What’s in a married name?

I’ve been thinking about the reasons we research our family trees, specifically women who research their husband’s family. You know the ones – the husband isn’t interested and the wife is stuck with hers so she moves on to build a tree for her husband, and gets hooked.

I’ve never really understood this clearly, until today.

We’re all familiar with the phenomenon of the genealogist who is only interested in their own surname. These are mostly males, in my experience, who follow their direct male as far back as they can go and then stop. I can sort of understand this – there is an attraction to seeing your own surname in the records that is reduced when you see maiden surnames. It’s a bigger thrill for me to find a Riley than a Stewart or a Goode.

My breakthrough came when I considered that I didn’t change my name when I got married. I’ve been married for 22 years and some months, and I made the decision to keep my name. It’s my name, after all.

But what if I had changed it? What if I’d spent the last 22 years as Carole Bassett (it seems weird just seeing it written there) instead of Carole Riley? I’d been writing it and signing it and answering to it and filling in forms with it and opening mail with it on the front? I’d feel like a Bassett now, wouldn’t I?

So of course I’d be interested in the Bassetts, and where they came from. Especially if I had kids and their name was Bassett. Or some awful hyphenated Riley-Bassett or Bassett-Riley. So if my Bassett wasn’t doing his own (a rarity among husbands!) I’d be doing it and saying it’s for him. When really it would be for me.

You just have to put yourself in the shoes of the people you are trying to understand, and it all becomes much clearer.

Would your great-grandmothers be horrified by what you eat?

I’ve just read a quote from a book called In Defense of Food by Michael Pollan, in a blog post by Chris Peterson, a legend in the field of Positive Psychology. The blog is about his reaction to the book (all good) and what food means to us today (not all good). The quote is this:

“Don’t eat anything your great-grandmother would not recognize as food” (p. 148)

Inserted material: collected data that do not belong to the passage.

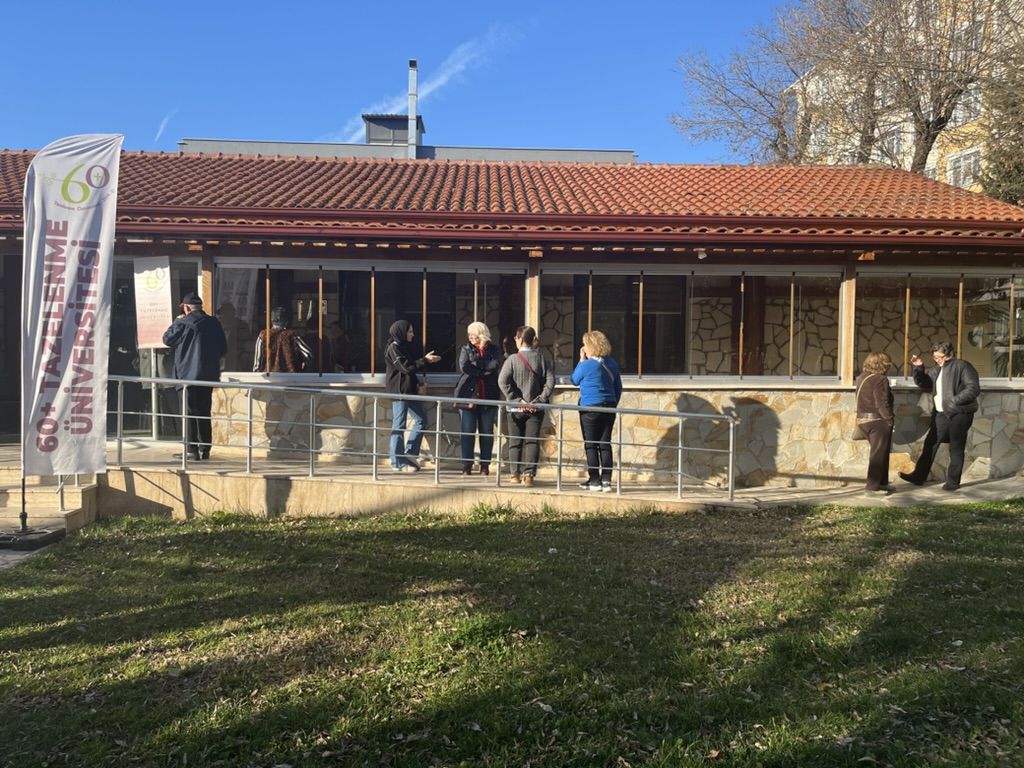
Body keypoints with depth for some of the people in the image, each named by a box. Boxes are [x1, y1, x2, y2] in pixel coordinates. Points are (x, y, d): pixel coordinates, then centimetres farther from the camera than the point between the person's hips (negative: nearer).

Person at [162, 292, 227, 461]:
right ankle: (205, 449, 13)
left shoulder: (183, 323, -11)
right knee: (204, 413, 11)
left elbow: (167, 339, 4)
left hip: (189, 374, -5)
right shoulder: (214, 323, 5)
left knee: (190, 413, 0)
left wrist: (176, 321, 14)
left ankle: (191, 450, 0)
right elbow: (223, 349, 10)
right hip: (209, 374, 5)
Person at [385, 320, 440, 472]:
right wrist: (425, 360, -14)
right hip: (398, 390, -9)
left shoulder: (405, 346, 15)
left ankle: (409, 454, 15)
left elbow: (412, 365, 17)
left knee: (421, 419, 10)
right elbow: (406, 367, -19)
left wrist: (426, 360, 1)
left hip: (409, 389, 9)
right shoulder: (394, 348, -12)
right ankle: (398, 462, 3)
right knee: (398, 426, -3)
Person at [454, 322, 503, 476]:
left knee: (487, 432, 3)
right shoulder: (466, 349, 9)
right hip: (468, 395, 0)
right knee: (467, 431, 0)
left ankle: (485, 465, 11)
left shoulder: (493, 349, 8)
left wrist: (475, 363, -9)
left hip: (489, 396, 0)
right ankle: (467, 464, 7)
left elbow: (495, 365, -11)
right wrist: (484, 370, -10)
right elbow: (464, 367, -8)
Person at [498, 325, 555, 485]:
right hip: (536, 408, 1)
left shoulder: (513, 359, -8)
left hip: (516, 408, -1)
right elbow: (550, 382, -7)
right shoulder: (541, 359, -1)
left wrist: (516, 400, -12)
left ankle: (515, 473, 15)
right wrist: (539, 400, -6)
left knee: (515, 442, 11)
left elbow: (502, 381, -16)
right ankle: (529, 474, -6)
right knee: (532, 441, 3)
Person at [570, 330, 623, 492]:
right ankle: (606, 480, 5)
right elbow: (618, 387, 13)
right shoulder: (611, 364, 7)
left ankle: (594, 481, 4)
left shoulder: (587, 364, -12)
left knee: (591, 445, 3)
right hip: (608, 407, 6)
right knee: (605, 444, 7)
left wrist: (581, 360, 9)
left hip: (590, 407, -6)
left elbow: (575, 380, 5)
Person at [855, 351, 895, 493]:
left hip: (862, 419, 9)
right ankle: (873, 486, 3)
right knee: (878, 454, 0)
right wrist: (890, 419, -12)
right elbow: (882, 403, -21)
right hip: (878, 420, -9)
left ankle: (882, 483, 26)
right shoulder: (880, 379, -17)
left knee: (876, 452, 18)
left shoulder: (862, 377, 9)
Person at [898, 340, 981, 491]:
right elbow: (924, 383, 17)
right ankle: (918, 476, 12)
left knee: (956, 448, 3)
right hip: (941, 414, 7)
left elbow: (974, 388, -17)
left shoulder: (962, 366, -10)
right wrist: (918, 368, 2)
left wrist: (955, 400, -26)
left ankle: (953, 481, 12)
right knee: (930, 444, 6)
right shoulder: (937, 369, 11)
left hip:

This is such good advice on so many levels.

We may not know exactly what our great-grandmothers cooked for their families, but we can easily recognise food that they would have been horrified by:

  • breakfast cereal in a box
  • mashed potato in a box – just add water!
  • individually-wrapped cheese slices
  • fish and chips
  • many other examples I’m sure you can name

OK, I admit that our great-grandmothers would have been horrified by the food from other countries as well. None of mine would ever have seen pasta, or pizza, or stir-fries, or baba ganoush,or any of the very many foods we now take for granted. That’s not what I’m talking about here.

Over-processed food is what I was thinking when I read this. Our great-grandmothers didn’t have supermarkets, and probably bought very little from the store, as little as possible. Many grew their own food. Mine milked cows, made butter, jam, and the bread it went on. They probably killed and plucked chickens and a great many other tasks that I would find distasteful. But they knew exactly what they were feeding their families.

It probably never occured to them that there might be anything that masqueraded as food that was actually bad for them.

If you are very lucky you have recipes passed down from your grandmothers and great grandmothers. I don’t, but I still remember Gran’s apple pies. My Mum never could make pies like Gran. The point is that they made them from fresh ingredients, they didn’t buy them from Woolworths.